If anybody asks Donald Norman about rote learning, this is what he would say, taken from The Design of Everyday Things:
Rote learning creates problems. First, because what is being learned is arbitrary, the learning is difficult: it can take considerable time and effort. Second, when a problem arises, the memorized sequence of actions gives no hint of what has gone wrong, no suggestion of what might be done to fix the problem. Although some things are appropriate to learn by rote (the letters of the alphabet, for example), most are not. Alas, it is still the dominant method of instruction in many school systems, and even for much adult training. This is how some people are taught to use computers, or to cook. It is how we have to learn to use some of the new (poorly designed) gadgets of our technology.

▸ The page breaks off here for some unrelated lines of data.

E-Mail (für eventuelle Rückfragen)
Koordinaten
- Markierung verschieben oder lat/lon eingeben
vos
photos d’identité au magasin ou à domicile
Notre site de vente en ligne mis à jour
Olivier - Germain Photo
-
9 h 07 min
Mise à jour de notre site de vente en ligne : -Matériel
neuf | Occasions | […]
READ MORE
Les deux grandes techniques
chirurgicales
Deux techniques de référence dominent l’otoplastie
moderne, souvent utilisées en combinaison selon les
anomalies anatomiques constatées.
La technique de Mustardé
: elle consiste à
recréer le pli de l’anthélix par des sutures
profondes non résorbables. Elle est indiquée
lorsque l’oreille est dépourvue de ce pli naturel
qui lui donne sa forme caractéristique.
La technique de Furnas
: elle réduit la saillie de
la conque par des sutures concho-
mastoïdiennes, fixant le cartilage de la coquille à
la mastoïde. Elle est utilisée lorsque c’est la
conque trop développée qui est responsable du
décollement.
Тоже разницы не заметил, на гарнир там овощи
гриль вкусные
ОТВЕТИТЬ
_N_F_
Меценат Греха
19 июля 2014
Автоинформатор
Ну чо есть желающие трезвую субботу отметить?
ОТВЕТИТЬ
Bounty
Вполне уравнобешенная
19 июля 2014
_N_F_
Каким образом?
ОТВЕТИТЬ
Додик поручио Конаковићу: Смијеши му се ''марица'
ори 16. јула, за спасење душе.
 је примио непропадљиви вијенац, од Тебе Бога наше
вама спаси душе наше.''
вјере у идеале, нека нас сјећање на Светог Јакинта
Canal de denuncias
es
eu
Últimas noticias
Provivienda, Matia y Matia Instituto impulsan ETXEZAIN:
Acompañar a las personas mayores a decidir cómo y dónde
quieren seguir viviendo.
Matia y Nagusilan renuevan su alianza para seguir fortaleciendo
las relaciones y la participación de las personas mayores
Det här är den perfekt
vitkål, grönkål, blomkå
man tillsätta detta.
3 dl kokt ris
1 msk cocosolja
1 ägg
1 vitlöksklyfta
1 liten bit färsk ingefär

Most psychologists would argue that it is not really possible to learn arbitrary associations or sequences. Even where there appears to be no structure, people manufacture some artificial and usually rather unsatisfactory one, which is why the learning is so bad. For our purposes it does not matter whether arbitrary learning is impossible or simply very difficult, the end result is the same: it is not the best way to go, not if there is any choice in the matter. Thus, in teaching the alphabet, we try to make it into a tune, using the natural constraints of rhyme and rhythm to simplify the memory load. People who have learned to use computers or cook by rote are probably not very good. Since they do not understand the reasons for their actions, they must find tasks arbitrary and strange. When something goes wrong, they don’t know what to do (unless they’ve memorized solutions). Although rote learning is at times necessary or efficient–so that emergency procedures for things like high-speed military jet aircraft are handled quickly, automatically when the need arises–on the whole, it is most unsatisfactory.